■ **TEXT UNDER STUDY**
::::::::::

On this page
OAI Harvester database structure
- oaiharvester_providers
- oaiharvester_formats
- oaiharvester_formats_to_providers
- oaiharvester_sets
- oaiharvester_sets_to_providers
- oaiharvester_batch
- oaiharvester_harvester_schedules
- oaiharvester_harvest_schedule_steps
- oaiharvester_harvest_queue
oaiharvester_providers table
Table that holds information about remote OAI-PHM data providers.
+-------------------------------+------------------+------+-----+
| Field | Type | Null | Key | Default
+-------------------------------+------------------+------+-----+
| provider_id | int(10) unsigned | NO | PRI | NULL
| name | varchar(255) | NO | |
| server_name | varchar(255) | NO | |
| oai_provider_url | tinytext | NO | | NULL
| description | text | YES | | NULL
| admin_email | varchar(255) | NO | |
| admin_phone | varchar(255) | NO | |
| is_service_ready | tinyint(4) | NO | | 0
| created_at | datetime | NO | | NULL
| updated_at | datetime | YES | | NULL
| last_harvest_end_time | datetime | YES | | NULL
| earliest_start_date_harvested | datetime | YES | | NULL
| last_harvest_date | datetime | YES | | NULL
| last_validated | datetime | YES | | NULL
| protocol_version | varchar(10) | YES | | NULL
| granularity | varchar(22) | YES ||YYYY-MM-DDThh:mm:ssZ
| deleted_record | varchar(12) | YES | | NULL
| has_identify | tinyint(4) | NO | | 0
| has_list_metadata_formats | tinyint(4) | NO | | 0
| has_list_sets | tinyint(4) | NO | | 0
| records_added | int(11) | NO | | 0
| errors | int(11) | NO | | 0
| warnings | int(11) | NO | | 0
| user_id | int(10) unsigned | NO | | NULL
| last_oai_request | mediumtext | YES | | NULL
| oai_identifier | mediumtext | YES | | NULL
| type | varchar(10) | NO | | server
+-------------------------------+------------------+------+-----+
- provider_id
- The primary identifier for the repository.

::::::::::

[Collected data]
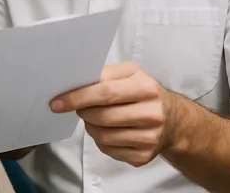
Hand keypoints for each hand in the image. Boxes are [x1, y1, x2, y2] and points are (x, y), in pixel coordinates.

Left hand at [50, 62, 177, 166]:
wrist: (172, 119)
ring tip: (94, 117)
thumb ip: (105, 74)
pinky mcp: (143, 156)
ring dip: (90, 126)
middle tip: (79, 108)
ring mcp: (149, 138)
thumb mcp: (130, 74)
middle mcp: (151, 114)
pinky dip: (100, 140)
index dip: (77, 97)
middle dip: (83, 112)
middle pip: (101, 116)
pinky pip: (108, 150)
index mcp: (146, 88)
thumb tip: (75, 82)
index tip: (57, 102)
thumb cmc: (143, 92)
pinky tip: (107, 130)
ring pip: (102, 135)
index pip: (104, 92)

::::::::::

Write out the passage of the OAI Harvester database page from "On this page" up to and including "OAI-PHM data providers.", swapping "remote" for "external".

■ **TASK SOLUTION**
On this page
OAI Harvester database structure
- oaiharvester_providers
- oaiharvester_formats
- oaiharvester_formats_to_providers
- oaiharvester_sets
- oaiharvester_sets_to_providers
- oaiharvester_batch
- oaiharvester_harvester_schedules
- oaiharvester_harvest_schedule_steps
- oaiharvester_harvest_queue
oaiharvester_providers table
Table that holds information about external OAI-PHM data providers.